Dayanand-Jugroop said the Equality Act enjoined a court adjudicating a hate speech complaint to be mindful of the fact that unfair discrimination remained embedded in practises‚ and attitudes.
She referred to a judgment passed by Chief Justice Mogoeng Mogoeng who said that “the word k***** was meant to visit the worst kind” of insult on another person.
Mogoeng also said the word had been calculated to achieve its set objective of delivering the harshest and most hurtful blow against African people.
Dayanand-Jugroop said Mkhondo had made out a case that his dignity had been infringed and that he had suffered emotionally as a result of Momberg’s tirade.
Momberg’s lawyer Joe Davidovitz said the reason Momberg testified was to allow the court to determine whether there had been intentional hate speech on her part.
“She was a victim of a vicious attempted hijacking and a smash and grab. We must begin there‚” Davidovitz said.
He said Momberg’s case was distinguishable from that of Penny Sparrow‚ a white woman who wrote a racist post about black people on Durban beaches.
Davidovitz said Sparrow wrote her post out of spite and hate without any provocation.
“The provocation in this case was the smash and grab.

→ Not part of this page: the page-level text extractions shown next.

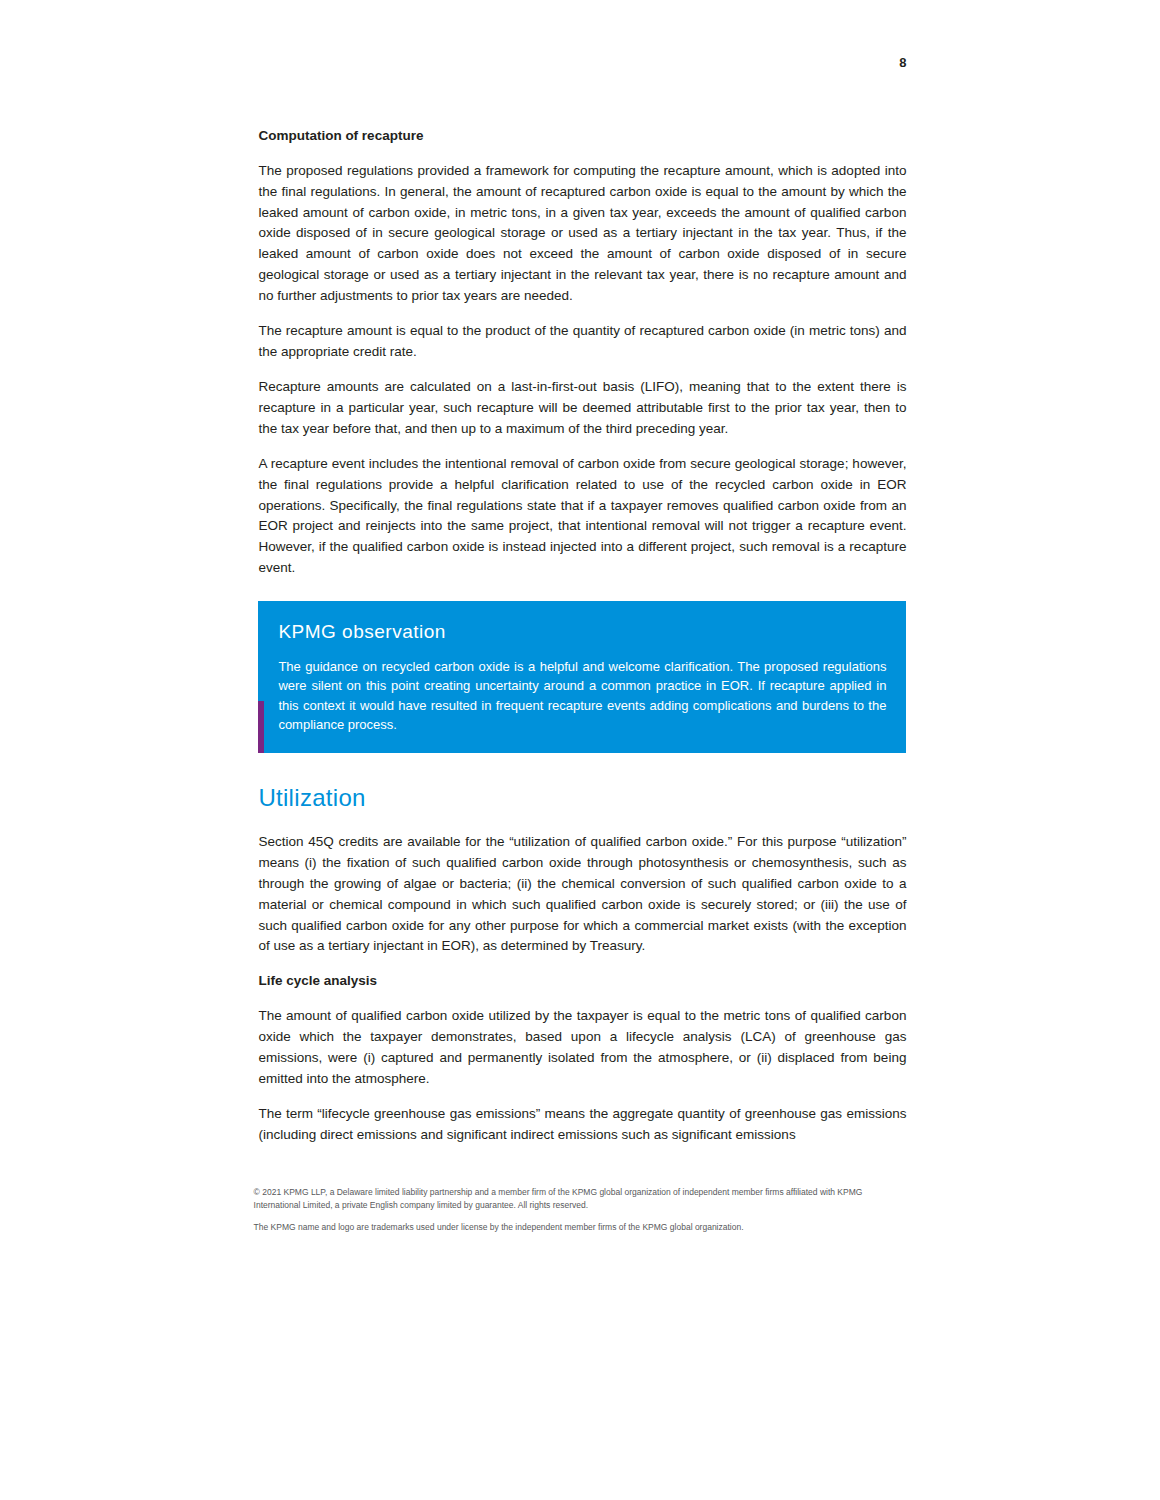8
Computation of recapture
The proposed regulations provided a framework for computing the recapture amount, which is adopted into the final regulations. In general, the amount of recaptured carbon oxide is equal to the amount by which the leaked amount of carbon oxide, in metric tons, in a given tax year, exceeds the amount of qualified carbon oxide disposed of in secure geological storage or used as a tertiary injectant in the tax year. Thus, if the leaked amount of carbon oxide does not exceed the amount of carbon oxide disposed of in secure geological storage or used as a tertiary injectant in the relevant tax year, there is no recapture amount and no further adjustments to prior tax years are needed.
The recapture amount is equal to the product of the quantity of recaptured carbon oxide (in metric tons) and the appropriate credit rate.
Recapture amounts are calculated on a last-in-first-out basis (LIFO), meaning that to the extent there is recapture in a particular year, such recapture will be deemed attributable first to the prior tax year, then to the tax year before that, and then up to a maximum of the third preceding year.
A recapture event includes the intentional removal of carbon oxide from secure geological storage; however, the final regulations provide a helpful clarification related to use of the recycled carbon oxide in EOR operations. Specifically, the final regulations state that if a taxpayer removes qualified carbon oxide from an EOR project and reinjects into the same project, that intentional removal will not trigger a recapture event. However, if the qualified carbon oxide is instead injected into a different project, such removal is a recapture event.
KPMG observation
The guidance on recycled carbon oxide is a helpful and welcome clarification. The proposed regulations were silent on this point creating uncertainty around a common practice in EOR. If recapture applied in this context it would have resulted in frequent recapture events adding complications and burdens to the compliance process.
Utilization
Section 45Q credits are available for the “utilization of qualified carbon oxide.” For this purpose “utilization” means (i) the fixation of such qualified carbon oxide through photosynthesis or chemosynthesis, such as through the growing of algae or bacteria; (ii) the chemical conversion of such qualified carbon oxide to a material or chemical compound in which such qualified carbon oxide is securely stored; or (iii) the use of such qualified carbon oxide for any other purpose for which a commercial market exists (with the exception of use as a tertiary injectant in EOR), as determined by Treasury.
Life cycle analysis
The amount of qualified carbon oxide utilized by the taxpayer is equal to the metric tons of qualified carbon oxide which the taxpayer demonstrates, based upon a lifecycle analysis (LCA) of greenhouse gas emissions, were (i) captured and permanently isolated from the atmosphere, or (ii) displaced from being emitted into the atmosphere.
The term “lifecycle greenhouse gas emissions” means the aggregate quantity of greenhouse gas emissions (including direct emissions and significant indirect emissions such as significant emissions
© 2021 KPMG LLP, a Delaware limited liability partnership and a member firm of the KPMG global organization of independent member firms affiliated with KPMG International Limited, a private English company limited by guarantee. All rights reserved.
The KPMG name and logo are trademarks used under license by the independent member firms of the KPMG global organization.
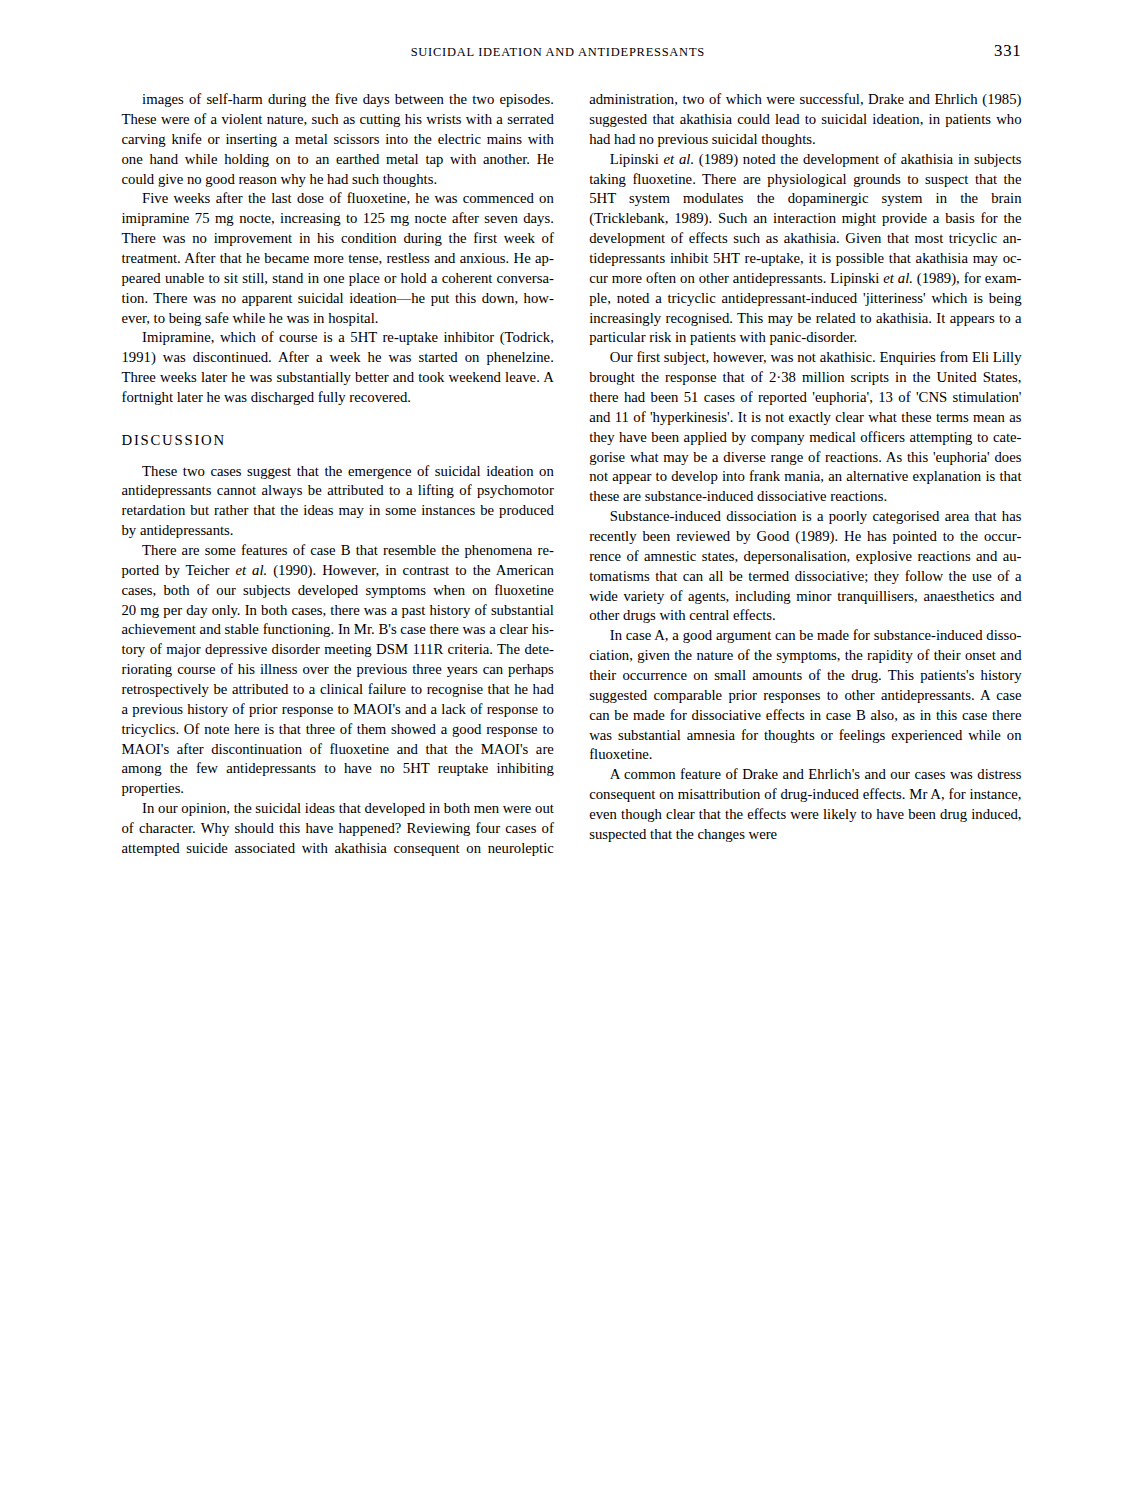Suicidal Ideation and Antidepressants 331
images of self-harm during the five days between the two episodes. These were of a violent nature, such as cutting his wrists with a serrated carving knife or inserting a metal scissors into the electric mains with one hand while holding on to an earthed metal tap with another. He could give no good reason why he had such thoughts.
Five weeks after the last dose of fluoxetine, he was commenced on imipramine 75 mg nocte, increasing to 125 mg nocte after seven days. There was no improvement in his condition during the first week of treatment. After that he became more tense, restless and anxious. He appeared unable to sit still, stand in one place or hold a coherent conversation. There was no apparent suicidal ideation—he put this down, however, to being safe while he was in hospital.
Imipramine, which of course is a 5HT re-uptake inhibitor (Todrick, 1991) was discontinued. After a week he was started on phenelzine. Three weeks later he was substantially better and took weekend leave. A fortnight later he was discharged fully recovered.
Discussion
These two cases suggest that the emergence of suicidal ideation on antidepressants cannot always be attributed to a lifting of psychomotor retardation but rather that the ideas may in some instances be produced by antidepressants.
There are some features of case B that resemble the phenomena reported by Teicher et al. (1990). However, in contrast to the American cases, both of our subjects developed symptoms when on fluoxetine 20 mg per day only. In both cases, there was a past history of substantial achievement and stable functioning. In Mr. B's case there was a clear history of major depressive disorder meeting DSM 111R criteria. The deteriorating course of his illness over the previous three years can perhaps retrospectively be attributed to a clinical failure to recognise that he had a previous history of prior response to MAOI's and a lack of response to tricyclics. Of note here is that three of them showed a good response to MAOI's after discontinuation of fluoxetine and that the MAOI's are among the few antidepressants to have no 5HT reuptake inhibiting properties.
In our opinion, the suicidal ideas that developed in both men were out of character. Why should this have happened? Reviewing four cases of attempted suicide associated with akathisia consequent on neuroleptic administration, two of which were successful, Drake and Ehrlich (1985) suggested that akathisia could lead to suicidal ideation, in patients who had had no previous suicidal thoughts.
Lipinski et al. (1989) noted the development of akathisia in subjects taking fluoxetine. There are physiological grounds to suspect that the 5HT system modulates the dopaminergic system in the brain (Tricklebank, 1989). Such an interaction might provide a basis for the development of effects such as akathisia. Given that most tricyclic antidepressants inhibit 5HT re-uptake, it is possible that akathisia may occur more often on other antidepressants. Lipinski et al. (1989), for example, noted a tricyclic antidepressant-induced 'jitteriness' which is being increasingly recognised. This may be related to akathisia. It appears to a particular risk in patients with panic-disorder.
Our first subject, however, was not akathisic. Enquiries from Eli Lilly brought the response that of 2·38 million scripts in the United States, there had been 51 cases of reported 'euphoria', 13 of 'CNS stimulation' and 11 of 'hyperkinesis'. It is not exactly clear what these terms mean as they have been applied by company medical officers attempting to categorise what may be a diverse range of reactions. As this 'euphoria' does not appear to develop into frank mania, an alternative explanation is that these are substance-induced dissociative reactions.
Substance-induced dissociation is a poorly categorised area that has recently been reviewed by Good (1989). He has pointed to the occurrence of amnestic states, depersonalisation, explosive reactions and automatisms that can all be termed dissociative; they follow the use of a wide variety of agents, including minor tranquillisers, anaesthetics and other drugs with central effects.
In case A, a good argument can be made for substance-induced dissociation, given the nature of the symptoms, the rapidity of their onset and their occurrence on small amounts of the drug. This patients's history suggested comparable prior responses to other antidepressants. A case can be made for dissociative effects in case B also, as in this case there was substantial amnesia for thoughts or feelings experienced while on fluoxetine.
A common feature of Drake and Ehrlich's and our cases was distress consequent on misattribution of drug-induced effects. Mr A, for instance, even though clear that the effects were likely to have been drug induced, suspected that the changes were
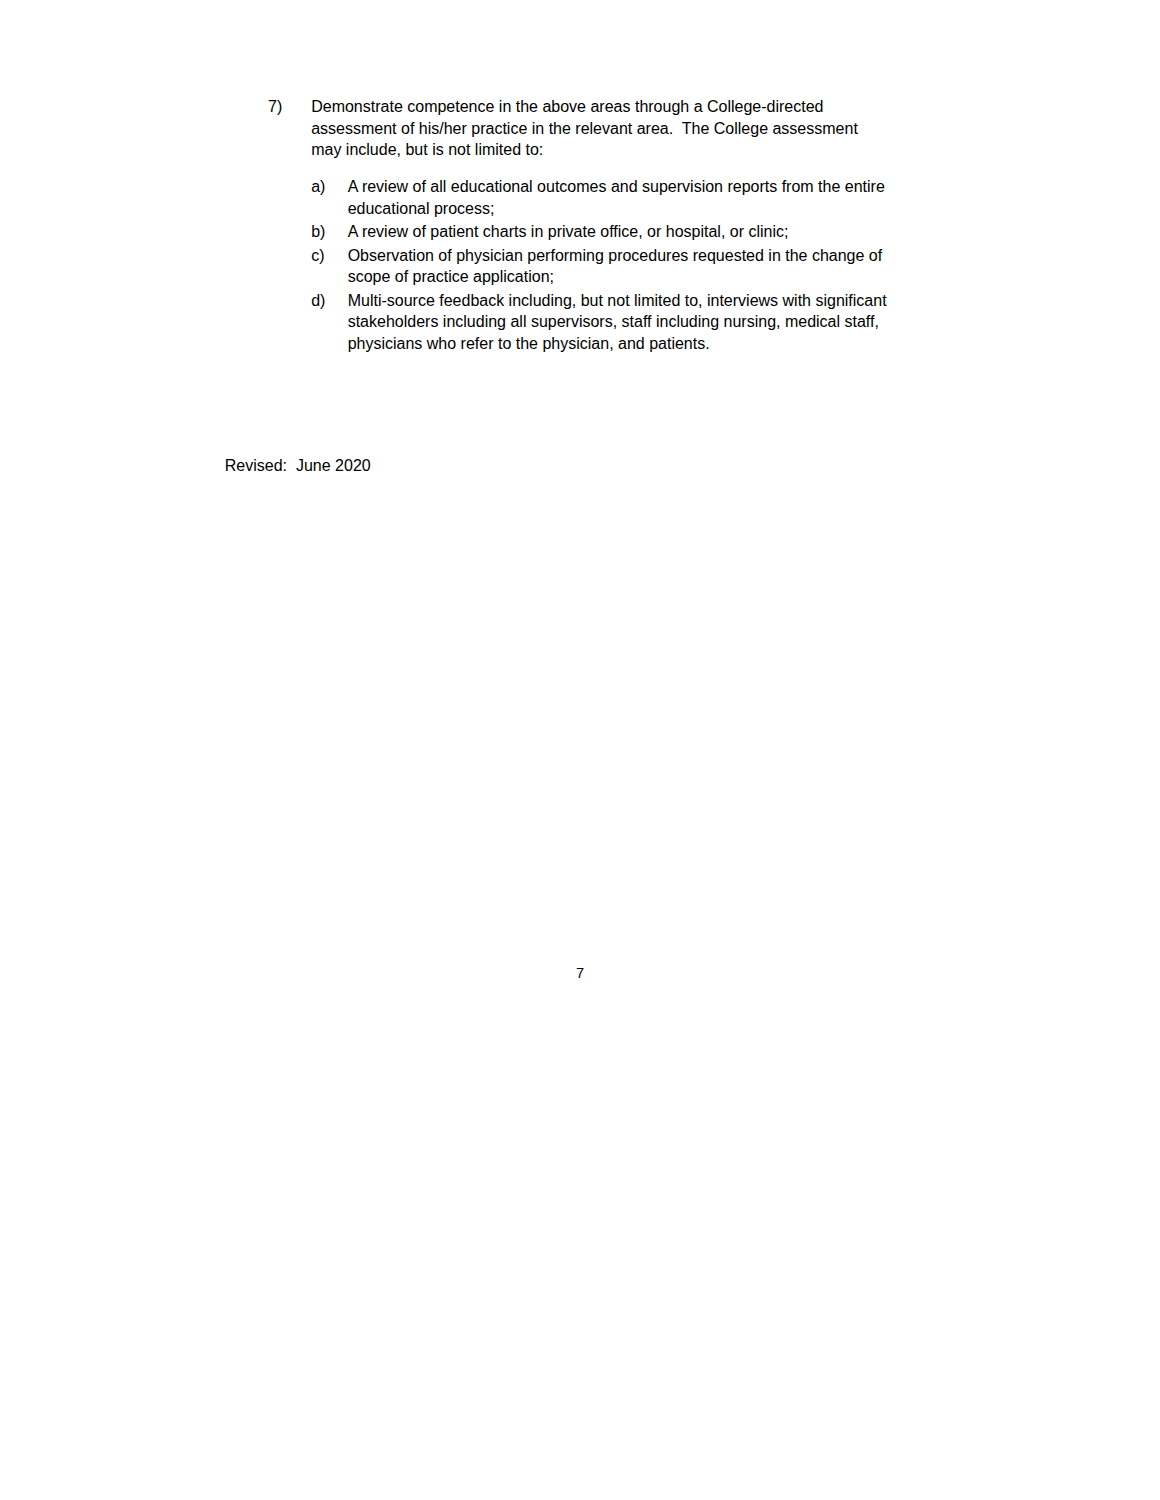7)
Demonstrate competence in the above areas through a College-directed assessment of his/her practice in the relevant area. The College assessment may include, but is not limited to:
a) A review of all educational outcomes and supervision reports from the entire educational process;
b) A review of patient charts in private office, or hospital, or clinic;
c) Observation of physician performing procedures requested in the change of scope of practice application;
d) Multi-source feedback including, but not limited to, interviews with significant stakeholders including all supervisors, staff including nursing, medical staff, physicians who refer to the physician, and patients.
Revised: June 2020
7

Momberg suffered and this crime was committed by a black person.”
Davidovitz said Momberg lashed out angrily at Mkhondo because of the trauma she had suffered.
“Ms Momberg’s utterances should not be seen as hateful‚ especially towards black people. Her words were hateful to everybody who was there as a result of her state of mind. She was also a victim‚” Davidovitz said.
The court will pass judgment on June 8.